Ce principe permet à l’entreprise d’obtenir une prise en charge de la réparation allouée aux victimes ainsi que l’indemnisation de ses préjudices propres, même en cas de faute inexcusable, dès lors qu’elle n’a pas commis délibérément  une faute d’une particulière gravité.

Dans l’affaire impliquant les CMN (N° 342468), la responsabilité de l’état a été reconnue pour tiers.
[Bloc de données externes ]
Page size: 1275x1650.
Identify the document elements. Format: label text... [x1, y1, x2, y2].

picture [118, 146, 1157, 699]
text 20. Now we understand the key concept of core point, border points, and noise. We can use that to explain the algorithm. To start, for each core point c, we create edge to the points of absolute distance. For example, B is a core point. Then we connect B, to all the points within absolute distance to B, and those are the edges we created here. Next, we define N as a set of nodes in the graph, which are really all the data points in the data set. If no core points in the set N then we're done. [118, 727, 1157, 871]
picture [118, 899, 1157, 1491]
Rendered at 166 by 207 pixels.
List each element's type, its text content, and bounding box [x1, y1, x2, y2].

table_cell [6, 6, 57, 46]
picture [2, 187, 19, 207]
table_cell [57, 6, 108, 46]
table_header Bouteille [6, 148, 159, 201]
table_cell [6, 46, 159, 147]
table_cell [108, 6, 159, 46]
Pour étayer cet arrêt, le Conseil d’Etat relève « qu’il incombe aux autorités publiques chargées de la prévention des risques professionnels de se tenir informées des dangers que peuvent courir les travailleurs dans le cadre de leur activité professionnelle, compte tenu notamment des produits et substances qu’ils manipulent ou avec lesquels ils sont en contact, et d’arrêter, en l’état des connaissances scientifiques et des informations disponibles, au besoin à l’aide d’études ou d’enquêtes complémentaires, les mesures les plus appropriées pour limiter et si possible éliminer ces dangers« … Sur ce fondement, le Conseil  a estimé que l’Etat avait commis une faute en n’édictant pas de législation suffisamment contraignante en matière d’amiante pour la période antérieure à 1977. L’entreprise a notamment été indemnisée des préjudices constitués par l’augmentation de ses taux de cotisations AT-MP ainsi que par les condamnations financières pour faute inexcusable.

Ces arrêts ouvrent une véritable brèche dans les possibilités de mise en cause de la responsabilité de l’autorité publique en matière de risques professionnels dans la mesure où elles ne se limiteront probablement pas au cas de l’amiante.